NEUE filing: StepStone entities converted shares to $7.33 cash per share
Rhea-AI Filing Summary
NeueHealth, Inc. reporting persons filed an amendment to Schedule 13D stating that on 10/02/2025 all shares of common stock previously held by the listed StepStone-related entities were cancelled and automatically converted into the right to receive cash of $7.33 per share in connection with the issuer's previously announced business combination. As a result, each reporting person ceased to be the beneficial owner of more than 5% of the common stock. The filing shows zero shares beneficially owned and zero voting or dispositive power for each entity, and incorporates the cover page figures by reference. The document provides contact and signature details for StepStone signatory Jennifer Y. Ishiguro.
Positive
- All shares converted to cash at $7.33 per share
- Reporting persons reduced ownership to 0%, removing disclosure complexity
Negative
- StepStone entities no longer hold equity or voting power, which may reduce institutional shareholder support
- Filing shows no transactions in the prior 60 days except the October 2, 2025 conversion
Insights
StepStone entities exited their equity positions via a cash conversion tied to a business combination.

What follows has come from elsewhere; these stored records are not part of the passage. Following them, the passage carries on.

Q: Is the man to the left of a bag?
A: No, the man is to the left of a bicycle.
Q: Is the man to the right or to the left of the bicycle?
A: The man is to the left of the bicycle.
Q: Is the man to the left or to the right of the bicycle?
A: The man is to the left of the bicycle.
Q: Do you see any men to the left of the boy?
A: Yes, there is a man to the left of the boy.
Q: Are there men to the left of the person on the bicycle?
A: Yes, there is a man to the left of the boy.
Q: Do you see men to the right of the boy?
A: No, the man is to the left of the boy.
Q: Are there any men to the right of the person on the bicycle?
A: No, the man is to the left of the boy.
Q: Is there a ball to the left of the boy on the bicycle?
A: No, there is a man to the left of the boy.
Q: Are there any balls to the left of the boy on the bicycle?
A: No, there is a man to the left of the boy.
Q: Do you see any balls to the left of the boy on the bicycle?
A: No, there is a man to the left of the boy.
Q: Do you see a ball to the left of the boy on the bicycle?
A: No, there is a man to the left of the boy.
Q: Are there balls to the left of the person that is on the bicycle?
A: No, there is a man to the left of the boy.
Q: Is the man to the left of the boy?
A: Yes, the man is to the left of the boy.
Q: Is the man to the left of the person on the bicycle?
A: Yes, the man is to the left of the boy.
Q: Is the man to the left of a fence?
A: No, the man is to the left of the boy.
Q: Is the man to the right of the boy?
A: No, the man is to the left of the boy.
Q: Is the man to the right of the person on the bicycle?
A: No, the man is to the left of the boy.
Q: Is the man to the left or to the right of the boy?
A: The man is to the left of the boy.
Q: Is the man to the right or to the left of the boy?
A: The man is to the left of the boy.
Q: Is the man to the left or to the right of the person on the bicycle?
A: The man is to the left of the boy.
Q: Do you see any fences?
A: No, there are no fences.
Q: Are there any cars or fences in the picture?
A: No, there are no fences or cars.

The filing documents that on 10/02/2025 all shares held by the listed StepStone-affiliated funds were cancelled and converted into the right to receive $7.33 per share following the announced business combination. Each reporting person now shows 0% ownership and no voting or dispositive power.

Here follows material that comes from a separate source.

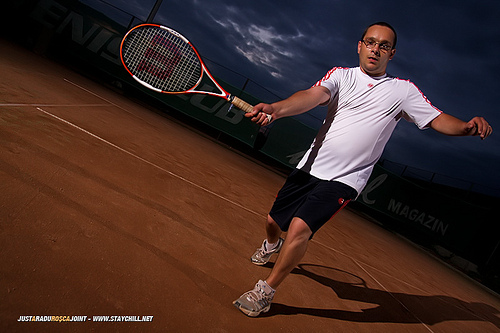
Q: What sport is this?
A: Tennis.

This removes those entities as > 5% shareholders and therefore ends any disclosure obligations tied to large beneficial ownership. Monitor company filings for any residual cash distributions or reconciliation of shares-to-cash mechanics over the next several weeks.
The conversion to cash simplifies the shareholder register but may reduce institutional equity support.
Receiving $7.33 per share in cash extinguishes equity interests held by the reporting persons, which simplifies public ownership but also means those institutional investors no longer hold a stake or vote. The filing explicitly records 0% beneficial ownership and zero voting/dispositive power across the listed entities.
Investors should watch forthcoming SEC reports or issuer disclosures for confirmation of cash payments and any related reconciliation; expect administrative follow-ups within the typical post-close payment window.